*Consignes à suivre*
A. D'après l'extrait sur la Peugeot 309, en quelle année a-t-il été décidé que le nouveau véhicule s'appellerait 308 ?
B. Recopiez à l'identique le passage de l'extrait sur la Peugeot 309 qui va de « Parmi les nombreuses » jusqu'à « presse de l’époque. » inclus.

*Extrait du document*
|---|

Parmi les nombreuses légendes urbaines, on peut lire ou entendre ceci :
- 309 car il s’agit d’une Talbot (Arizona) ;
- 309 car il s’agit d’un hommage à Talbot ;
- 309 car il s’agit d’un véhicule à hayon.
Les deux premières hypothèses sont les plus courantes et sont assez liées en réalité. En effet, la légende veut que Peugeot 309 aurait dû naître Talbot Arizona. Ce serait bien entendu oublier ce qui a été dit dans les pages précédentes, mais également nier la vérité. Le projet C28 était Talbot a ses débuts mais est très vite devenu Peugeot pour les raisons vues précédemment. La Talbot Arizona n’a jamais existé et n’existera probablement jamais ; il s’agit d’une légende initiée par la presse de l’époque.
Histoire d’un nom
Comme nous l’avons vu, l’appellation 309 est bien légitime et force est de constater que la marque au lion n’avait que très peu de possibilités. Pourtant, Peugeot n’a pas tout de suite retenu cette appellation. Le premier nom proposé fut 300 et ce nom avait trois objectifs : mettre en évidence l’appartenance du véhicule à la série des 30X, contourner le problème amené par les Peugeot 304 et 305, puis remettre à zéro, en quelque sorte, une série mal nommée dès ses débuts. L’appellation sera pourtant refusée quelque temps plus tard car elle est jugée problématique pour les futurs véhicules des séries 30X : effectivement, qu’adviendrait-il des remplaçantes de la 300 ? Se nommeraient-elles 301, 302 (etc.) ? Peugeot décide donc, dans un deuxième temps, de nommer son nouveau véhicule avec un dernier chiffre plus gros que celui de la 305 afin de permettre une remise à zéro de la série dès la remplaçante du nouveau véhicule sortie. Et en effet, l’appellation 309 a permis ceci puisque sa remplaçante se nommera 306 et reprendra donc la chaîne logique. Pourtant, le nom 309 ne fait pas l’unanimité au sein même de la marque. Le 9 est jugé trop particulier, trop distinctif et en 1984, il est décidé que le nouveau véhicule se nommera 308. Le nom semble figé à jamais et Peugeot fait tous les derniers préparatifs nécessaires au lancement du véhicule. Le nom est déposé et une campagne de publicité est entamée par la société HCM et est rendue dans le courant de l’année 1985. Durant cette même année, Peugeot revient sur sa décision à quelques mois à peine de la sortie du nouveau véhicule. Le nom 308 est changé au dernier moment au profit du nom 309, qui permettra une flexibilité supplémentaire puisqu’il recule davantage l’échéance du futur problème de la série en X09.

|---|

*Données présentées*
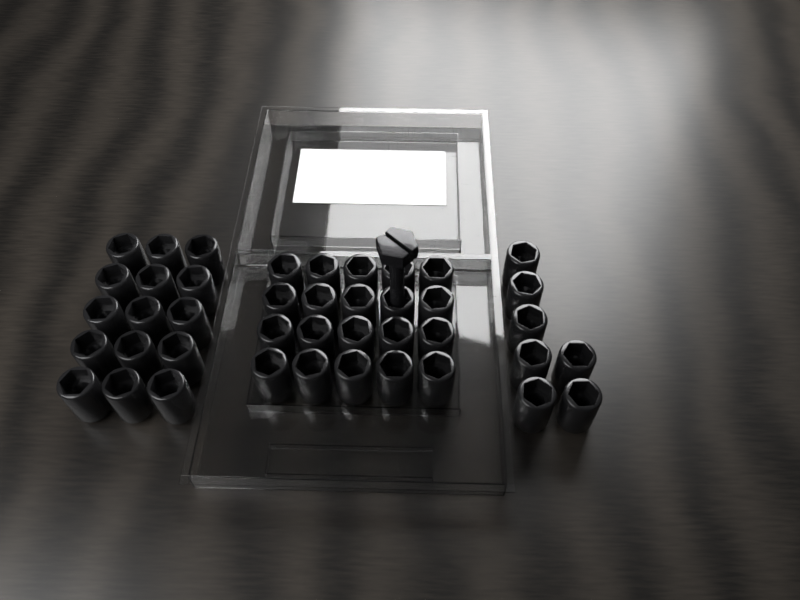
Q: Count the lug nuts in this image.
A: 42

|---|

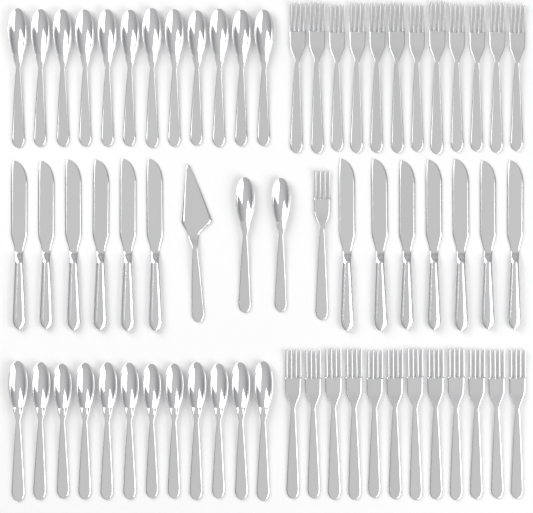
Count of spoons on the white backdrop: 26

|---|

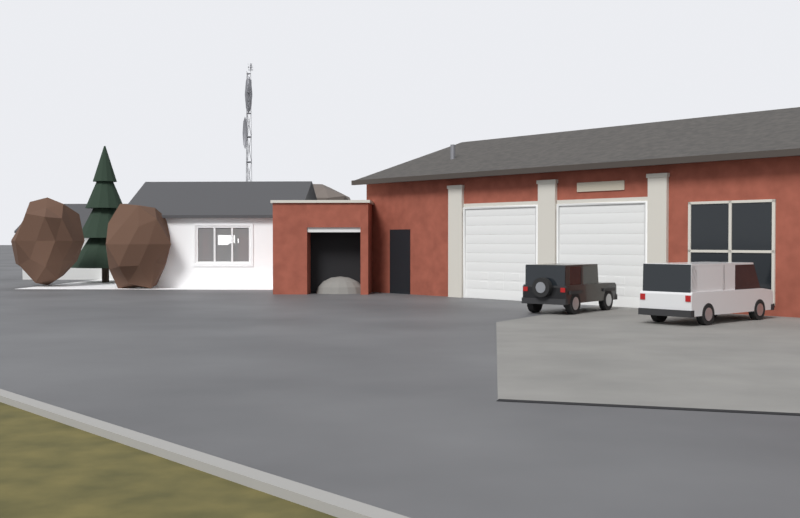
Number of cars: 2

|---|

*Corrigé*
A. En 1984.

B.
Parmi les nombreuses légendes urbaines, on peut lire ou entendre ceci :
- 309 car il s’agit d’une Talbot (Arizona) ;
- 309 car il s’agit d’un hommage à Talbot ;
- 309 car il s’agit d’un véhicule à hayon.
Les deux premières hypothèses sont les plus courantes et sont assez liées en réalité. En effet, la légende veut que Peugeot 309 aurait dû naître Talbot Arizona. Ce serait bien entendu oublier ce qui a été dit dans les pages précédentes, mais également nier la vérité. Le projet C28 était Talbot a ses débuts mais est très vite devenu Peugeot pour les raisons vues précédemment. La Talbot Arizona n’a jamais existé et n’existera probablement jamais ; il s’agit d’une légende initiée par la presse de l’époque.